==== Given records ====

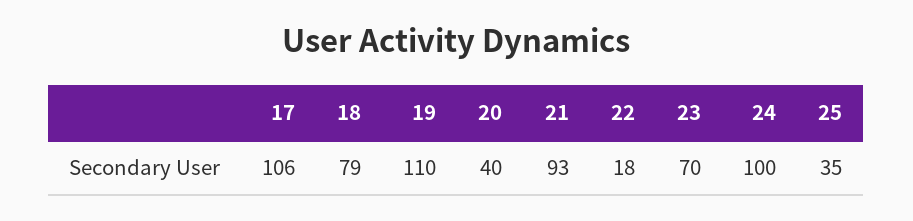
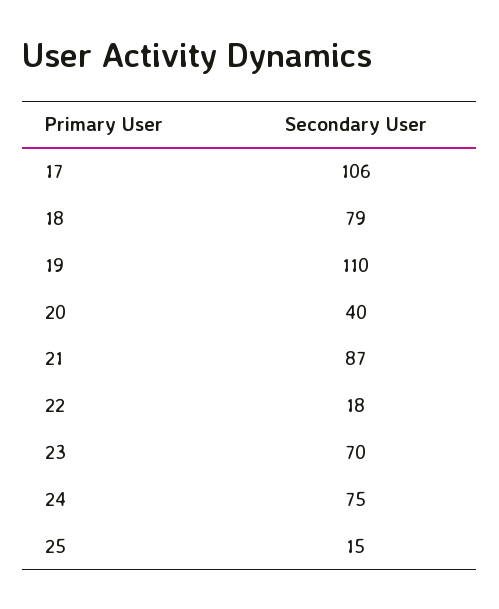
  {
    "17": 106,
    "18": 79,
    "19": 110,
    "20": 40,
-   "21": 93,
+   "21": 87,
    "22": 18,
    "23": 70,
-   "24": 100,
+   "24": 75,
-   "25": 35
+   "25": 15
  }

====

Output the data verbatim, images excluded.

§ Task output:
  {
    "17": 106,
    "18": 79,
    "19": 110,
    "20": 40,
-   "21": 93,
+   "21": 87,
    "22": 18,
    "23": 70,
-   "24": 100,
+   "24": 75,
-   "25": 35
+   "25": 15
  }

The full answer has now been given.